Well that sucks. Try contacting the vendor. Hopefully they could work something out with you.


----------



## Burl Source (Aug 22, 2014)

Bummer about the photo but that looks like a good piece of Koa.
I don't think your photo is showing accurate colors either.
My opinion is that it looks like a good piece with great figure.
I can understand your surprise but I would keep it and use it.


----------



## XooMG (Aug 22, 2014)

In my opinion, if you're not going to be at least a little picky about color accuracy, you should always have something recognizable to serve as a reference in the pic, whether it's a nickel or a piece of white(ish) paper or anything that can help the eyes compensate a little.

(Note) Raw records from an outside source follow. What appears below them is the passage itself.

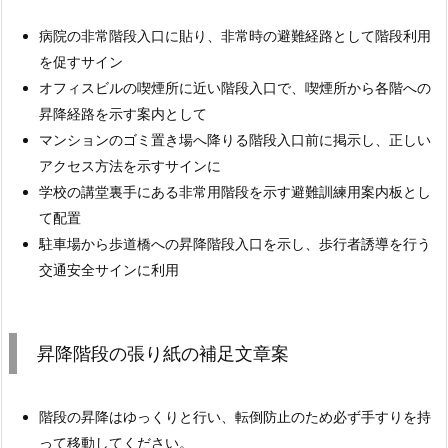
病院の非常階段入口に貼り、非常時の避難経路として階段利用
を促すサイン
オフィスビルの喫煙所に近い階段入口で、喫煙所から各階への
昇降経路を示す案内として
マンションのゴミ置き場へ降りる階段入口前に掲示し、正しい
アクセス方法を示すサインに
学校の講堂裏手にある非常用階段を示す避難訓練用案内板とし
て配置
駐車場から歩道橋への昇降階段入口を示し、歩行者誘導を行う
交通安全サインに利用
昇降階段の張り紙の補足文章案
階段の昇降はゆっくりと行い、転倒防止のため必ず手すりを持
って移動してください。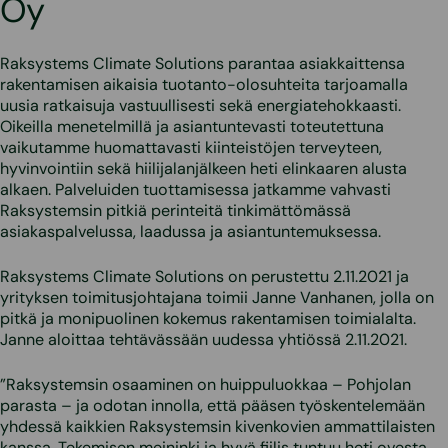
Oy
Raksystems Climate Solutions parantaa asiakkaittensa
rakentamisen aikaisia tuotanto-olosuhteita tarjoamalla
uusia ratkaisuja vastuullisesti sekä energiatehokkaasti.
Oikeilla menetelmillä ja asiantuntevasti toteutettuna
vaikutamme huomattavasti kiinteistöjen terveyteen,
hyvinvointiin sekä hiilijalanjälkeen heti elinkaaren alusta
alkaen. Palveluiden tuottamisessa jatkamme vahvasti
Raksystemsin pitkiä perinteitä tinkimättömässä
asiakaspalvelussa, laadussa ja asiantuntemuksessa.
Raksystems Climate Solutions on perustettu 2.11.2021 ja
yrityksen toimitusjohtajana toimii Janne Vanhanen, jolla on
pitkä ja monipuolinen kokemus rakentamisen toimialalta.
Janne aloittaa tehtävässään uudessa yhtiössä 2.11.2021.
”Raksystemsin osaaminen on huippuluokkaa – Pohjolan
parasta – ja odotan innolla, että pääsen työskentelemään
yhdessä kaikkien Raksystemsin kivenkovien ammattilaisten
kanssa. Tekemisen meininki ja hyvä fiilis tuntuu heti ovesta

Better to just try to make the pics suck less, in my opinion, but many sellers can't be arsed to learn how.


----------



## Burl Source (Aug 22, 2014)

I know I am going a bit off topic here, but........
I stink at photos but am getting better....I think.
Koa can be a tough one, and the background can change the way the camera records the the photo in auto mode.
If I took 3 photos with black, gray and white backgrounds the block color would be different in each.


----------



## mkriggen (Aug 22, 2014)

I agree with Myron, probably taken with a flash, and maybe used an "auto-correct" option in one of the editing programs. The combination of the two can do some really hideous things to a photos color. Something to keep in mind though...*all *accurate digital portrait photographs are 'enhanced'. It's the only way to get accurate colors under most artificial lighting conditions. I try to keep it to a minimum, but I do use a white reference chip in all my photos for color correction. basically, it's the same thing that used to get taken care of during the enlargement phase of film photography. 

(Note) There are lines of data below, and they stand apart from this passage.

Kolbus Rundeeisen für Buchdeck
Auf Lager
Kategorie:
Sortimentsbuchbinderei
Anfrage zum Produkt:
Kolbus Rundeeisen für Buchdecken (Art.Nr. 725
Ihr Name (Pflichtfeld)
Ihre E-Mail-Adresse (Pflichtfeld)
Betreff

Oh, I also agree with Mark, despite the color confusion it does look like a pretty nice piece.

Be well,
mikey


----------



## ecchef (Aug 22, 2014)

marc4pt0 said:


> Try over saturating with your phone or computer software. Typically this comes with your phone under edit.
> 
> Like this:



I like the 'enhanced' piece!


----------



## icanhaschzbrgr (Aug 22, 2014)

While seller's picture looks very different from real pictures, the block actually looks pretty good. I believe it would shine and make you happy when you put a proper finish on it.


----------



## WildBoar (Aug 22, 2014)

Looks like a white balance issue. Photo may have been taken with a mix of natural and incandescent light. The vendor probably either did not look closely at the pics when posting them online, or had no idea how to correct.


----------



## CPD (Aug 22, 2014)

There are a lot of different ways to change/impact color with digital photography - either in the original picture, or post production in editing software.... so no way to know for sure what this particular person did. 
pretty sure we could recreate the result with at least two different approaches though .... and that's without photoshop. With photoshop or editing, could get there quickly for color but would have to spend some time to keep the background looking natural. 

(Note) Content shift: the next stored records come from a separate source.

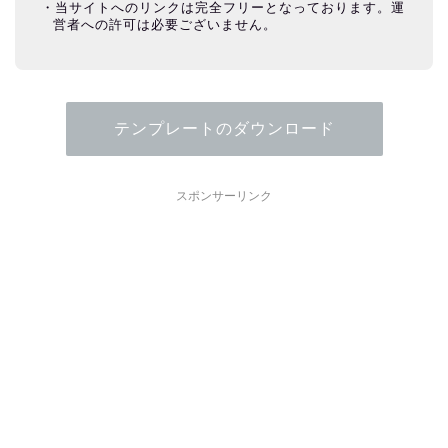
当サイトへのリンクは完全フリーとなっております。運
営者への許可は必要ございません。
テンプレートのダウンロード
スポンサーリンク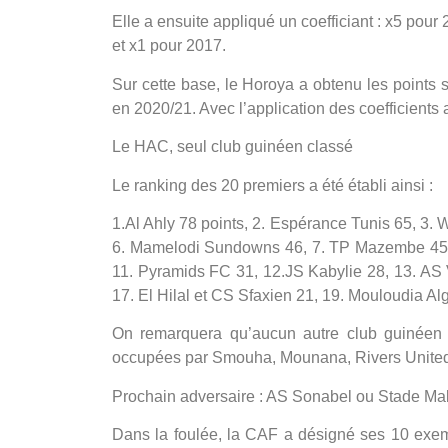
Elle a ensuite appliqué un coefficiant : x5 pou
et x1 pour 2017.
Sur cette base, le Horoya a obtenu les points 
en 2020/21. Avec l’application des coefficients a
Le HAC, seul club guinéen classé
Le ranking des 20 premiers a été établi ainsi :
1.Al Ahly 78 points, 2. Espérance Tunis 65, 3
6. Mamelodi Sundowns 46, 7. TP Mazembe 45, 
11. Pyramids FC 31, 12.JS Kabylie 28, 13. AS 
17. El Hilal et CS Sfaxien 21, 19. Mouloudia Al
On remarquera qu’aucun autre club guinéen n
occupées par Smouha, Mounana, Rivers United 
Prochain adversaire : AS Sonabel ou Stade Ma
Dans la foulée, la CAF a désigné ses 10 exemp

My guess is this was purely camera.... To my eye, I can't say if it's flash or fixed lighting for certain but looks like it's actually a light bulb and color balance on the camera. You can see a shadow on the right side and the reflection/shadowing makes it look like the light source is in the upper left. A flash would be more head on (assuming camera mounted). The bigger issue is it's a warm temperature light (incandescent bulb probably) and that gives that color shift. If the camera is set for the right type of lighting (white balance or color temp settings), or that's corrected for afterwards, you'd end up with more natural color rendering. 

unfortunate that the colors were not more naturally represented. The piece does look like it's good some very good grain and figure though. Hope you can still use it to get the results you want.


----------



## Lefty (Aug 23, 2014)

Personally, when posting pics of my work, I always try to use enhancements to get the closest to real life feel of the piece. Every now and then, I'll make a dark, dramatic picture, but I tend to post another with it that gives a truer feel. It bugs me when people use the edit option to make something less remarkable look more remarkable.


----------



## daddy yo yo (Aug 25, 2014)

I absolutely LOVE your own pic, the block is very nice!


----------